Roku and Amazon’s scale might give them some leverage in these standoffs: Roku had 43 million global active accounts on its platform as of June, and Fire TV had over 40 million active users as of January.
Also: In the case of the NBCUniversal dispute, the fact that a user losing access to NBCUniversal's Roku apps could still access their content through other means -- for example, via mobile apps, a PC browser or a pay-TV set-top -- also makes the standoff different from one where a pay-TV subscriber completely loses access to a channel (and is up in arms over it).
And one also can't lose sight of the top-line pressures that NBCUniversal is facing right now. The consensus among analysts polled by FactSet is for NBCUniversal's revenue to drop 17% in 2020 to $28.3 billion.
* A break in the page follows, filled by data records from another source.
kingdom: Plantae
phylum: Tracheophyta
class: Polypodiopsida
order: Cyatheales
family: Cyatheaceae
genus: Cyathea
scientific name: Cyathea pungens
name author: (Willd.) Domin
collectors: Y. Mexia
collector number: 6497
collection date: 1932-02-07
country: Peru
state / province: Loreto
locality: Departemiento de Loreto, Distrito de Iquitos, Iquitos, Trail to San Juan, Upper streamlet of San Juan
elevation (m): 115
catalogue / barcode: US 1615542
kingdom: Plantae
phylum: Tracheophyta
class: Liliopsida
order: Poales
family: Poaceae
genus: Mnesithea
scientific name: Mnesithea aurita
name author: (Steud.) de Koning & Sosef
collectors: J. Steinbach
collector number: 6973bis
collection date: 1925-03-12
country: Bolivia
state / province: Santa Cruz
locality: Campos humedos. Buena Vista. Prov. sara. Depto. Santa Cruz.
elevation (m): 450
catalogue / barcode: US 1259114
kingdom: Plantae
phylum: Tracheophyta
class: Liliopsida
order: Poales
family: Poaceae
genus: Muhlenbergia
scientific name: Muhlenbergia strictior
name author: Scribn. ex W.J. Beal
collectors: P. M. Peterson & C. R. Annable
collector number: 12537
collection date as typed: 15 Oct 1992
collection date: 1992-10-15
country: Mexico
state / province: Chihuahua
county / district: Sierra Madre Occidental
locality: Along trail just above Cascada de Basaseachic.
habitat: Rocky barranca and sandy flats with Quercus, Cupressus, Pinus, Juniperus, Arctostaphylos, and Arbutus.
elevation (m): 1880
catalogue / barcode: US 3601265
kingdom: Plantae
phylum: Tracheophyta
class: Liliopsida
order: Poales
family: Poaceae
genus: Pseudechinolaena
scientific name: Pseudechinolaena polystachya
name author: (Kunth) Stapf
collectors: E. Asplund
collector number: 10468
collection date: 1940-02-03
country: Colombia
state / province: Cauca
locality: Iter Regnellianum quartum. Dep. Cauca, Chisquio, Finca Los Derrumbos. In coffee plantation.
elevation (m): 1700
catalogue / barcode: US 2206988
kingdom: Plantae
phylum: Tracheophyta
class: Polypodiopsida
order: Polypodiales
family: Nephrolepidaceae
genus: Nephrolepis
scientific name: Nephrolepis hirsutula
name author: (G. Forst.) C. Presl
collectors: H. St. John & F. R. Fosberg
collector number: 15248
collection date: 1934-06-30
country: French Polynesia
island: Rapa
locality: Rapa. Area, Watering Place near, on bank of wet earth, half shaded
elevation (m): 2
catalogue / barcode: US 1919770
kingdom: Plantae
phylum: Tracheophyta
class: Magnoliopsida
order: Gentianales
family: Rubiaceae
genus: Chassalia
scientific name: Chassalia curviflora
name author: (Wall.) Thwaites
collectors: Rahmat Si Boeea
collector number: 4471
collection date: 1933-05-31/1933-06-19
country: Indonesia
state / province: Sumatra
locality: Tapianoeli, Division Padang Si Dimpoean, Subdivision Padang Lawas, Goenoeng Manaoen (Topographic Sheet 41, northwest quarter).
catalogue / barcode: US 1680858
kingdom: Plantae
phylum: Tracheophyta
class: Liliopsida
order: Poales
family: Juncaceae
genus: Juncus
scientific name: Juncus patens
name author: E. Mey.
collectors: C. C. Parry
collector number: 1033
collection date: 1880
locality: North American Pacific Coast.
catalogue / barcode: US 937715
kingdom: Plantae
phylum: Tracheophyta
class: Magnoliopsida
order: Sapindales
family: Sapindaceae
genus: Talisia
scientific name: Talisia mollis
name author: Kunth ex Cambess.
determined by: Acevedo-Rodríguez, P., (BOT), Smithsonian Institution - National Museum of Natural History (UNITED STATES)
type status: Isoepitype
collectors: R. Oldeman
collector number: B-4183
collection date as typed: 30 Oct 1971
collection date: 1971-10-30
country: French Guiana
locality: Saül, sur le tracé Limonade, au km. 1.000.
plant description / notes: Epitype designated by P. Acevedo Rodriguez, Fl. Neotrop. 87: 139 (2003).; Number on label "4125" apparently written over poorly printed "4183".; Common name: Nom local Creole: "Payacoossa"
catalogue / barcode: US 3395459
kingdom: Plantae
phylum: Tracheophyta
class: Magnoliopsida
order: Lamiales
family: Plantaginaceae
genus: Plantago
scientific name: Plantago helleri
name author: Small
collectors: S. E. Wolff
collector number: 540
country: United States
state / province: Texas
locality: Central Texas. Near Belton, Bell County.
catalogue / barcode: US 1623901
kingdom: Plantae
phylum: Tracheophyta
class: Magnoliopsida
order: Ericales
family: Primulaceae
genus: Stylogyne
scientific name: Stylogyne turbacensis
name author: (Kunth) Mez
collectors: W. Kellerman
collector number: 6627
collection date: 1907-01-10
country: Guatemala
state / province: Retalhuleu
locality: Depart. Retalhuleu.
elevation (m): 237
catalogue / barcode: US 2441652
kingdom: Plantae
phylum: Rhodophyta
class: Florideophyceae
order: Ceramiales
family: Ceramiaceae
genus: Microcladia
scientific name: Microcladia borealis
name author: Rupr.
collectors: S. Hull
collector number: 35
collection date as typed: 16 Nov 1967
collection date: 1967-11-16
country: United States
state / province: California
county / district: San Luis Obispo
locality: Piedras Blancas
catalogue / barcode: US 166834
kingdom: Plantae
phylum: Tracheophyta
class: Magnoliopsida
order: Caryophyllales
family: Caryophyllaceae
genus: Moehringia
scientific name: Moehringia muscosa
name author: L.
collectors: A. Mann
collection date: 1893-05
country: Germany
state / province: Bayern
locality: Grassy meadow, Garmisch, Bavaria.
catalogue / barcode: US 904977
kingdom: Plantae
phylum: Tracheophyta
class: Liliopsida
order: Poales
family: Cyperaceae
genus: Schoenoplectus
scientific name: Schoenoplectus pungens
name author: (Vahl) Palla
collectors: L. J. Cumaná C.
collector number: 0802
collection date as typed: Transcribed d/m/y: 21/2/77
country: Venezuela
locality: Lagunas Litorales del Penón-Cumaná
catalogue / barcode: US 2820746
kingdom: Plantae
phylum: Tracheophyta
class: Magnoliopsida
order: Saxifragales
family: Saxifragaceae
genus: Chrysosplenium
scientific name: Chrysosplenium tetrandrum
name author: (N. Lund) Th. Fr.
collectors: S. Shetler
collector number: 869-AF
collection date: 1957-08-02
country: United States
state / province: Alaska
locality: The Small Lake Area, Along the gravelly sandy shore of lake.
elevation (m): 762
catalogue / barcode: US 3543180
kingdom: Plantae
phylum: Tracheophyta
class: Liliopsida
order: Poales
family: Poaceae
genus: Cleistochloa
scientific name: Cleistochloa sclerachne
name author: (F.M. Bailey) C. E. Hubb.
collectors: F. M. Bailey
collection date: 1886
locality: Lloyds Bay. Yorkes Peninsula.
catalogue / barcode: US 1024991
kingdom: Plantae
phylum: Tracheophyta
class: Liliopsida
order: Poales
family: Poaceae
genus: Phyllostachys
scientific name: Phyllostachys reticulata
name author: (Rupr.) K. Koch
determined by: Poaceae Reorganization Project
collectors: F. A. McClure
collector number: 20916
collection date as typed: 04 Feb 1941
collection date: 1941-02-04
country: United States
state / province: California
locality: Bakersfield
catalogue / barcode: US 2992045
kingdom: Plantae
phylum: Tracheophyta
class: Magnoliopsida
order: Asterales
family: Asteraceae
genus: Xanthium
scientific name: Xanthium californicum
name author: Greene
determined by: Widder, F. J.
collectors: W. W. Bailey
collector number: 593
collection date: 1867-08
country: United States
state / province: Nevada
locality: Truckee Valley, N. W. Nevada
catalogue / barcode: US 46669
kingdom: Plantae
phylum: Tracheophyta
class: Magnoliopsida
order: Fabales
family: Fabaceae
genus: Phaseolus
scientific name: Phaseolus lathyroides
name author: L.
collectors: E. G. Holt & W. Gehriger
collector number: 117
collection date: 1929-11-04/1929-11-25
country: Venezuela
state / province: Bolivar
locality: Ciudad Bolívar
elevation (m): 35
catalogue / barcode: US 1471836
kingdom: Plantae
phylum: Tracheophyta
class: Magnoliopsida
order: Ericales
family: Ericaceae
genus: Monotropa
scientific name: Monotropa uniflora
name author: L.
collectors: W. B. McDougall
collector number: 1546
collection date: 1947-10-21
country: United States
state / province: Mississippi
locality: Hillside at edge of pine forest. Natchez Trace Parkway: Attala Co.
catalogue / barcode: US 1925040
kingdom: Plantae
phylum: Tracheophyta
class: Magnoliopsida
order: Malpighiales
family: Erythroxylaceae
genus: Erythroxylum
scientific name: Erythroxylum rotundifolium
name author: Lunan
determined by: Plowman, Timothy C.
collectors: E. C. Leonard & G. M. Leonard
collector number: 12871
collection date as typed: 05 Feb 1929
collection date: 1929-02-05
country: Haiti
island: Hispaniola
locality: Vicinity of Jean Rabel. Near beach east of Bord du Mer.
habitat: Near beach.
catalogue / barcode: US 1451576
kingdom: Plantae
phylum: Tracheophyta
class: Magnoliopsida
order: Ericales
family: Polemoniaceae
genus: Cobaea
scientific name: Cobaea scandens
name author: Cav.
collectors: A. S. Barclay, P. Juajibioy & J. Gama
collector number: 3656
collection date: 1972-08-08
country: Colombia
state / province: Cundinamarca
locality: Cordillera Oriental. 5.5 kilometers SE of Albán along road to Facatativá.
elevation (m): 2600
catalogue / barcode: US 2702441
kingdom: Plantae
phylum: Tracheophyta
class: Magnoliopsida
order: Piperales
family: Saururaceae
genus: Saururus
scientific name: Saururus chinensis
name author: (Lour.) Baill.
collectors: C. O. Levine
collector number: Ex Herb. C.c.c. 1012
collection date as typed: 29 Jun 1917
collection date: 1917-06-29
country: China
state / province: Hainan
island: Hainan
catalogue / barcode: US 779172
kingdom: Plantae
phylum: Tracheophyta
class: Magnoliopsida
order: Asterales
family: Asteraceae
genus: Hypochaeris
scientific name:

Meanwhile, with Roku and Amazon generally treating the sale of streaming devices as loss leaders, video ad sales and subscription revenue cuts play a pivotal role in each company’s monetization strategy for its streaming platform.
A very large percentage of Roku’s non-hardware revenue -- it’s referred by the company as “Platform” revenue -- is believed to come from ad sales and to a lesser extent subscription cuts. Roku’s Platform revenue rose 46% annually in Q2 to $244.8 million, and accounted for 69% of its total revenue.
Given the long-term opportunity provided by streaming video ads, Roku arguably has a lot of motivation not to give in to NBCUniversal's demands, and thus avoid giving other content providers an incentive to also demand more favorable terms.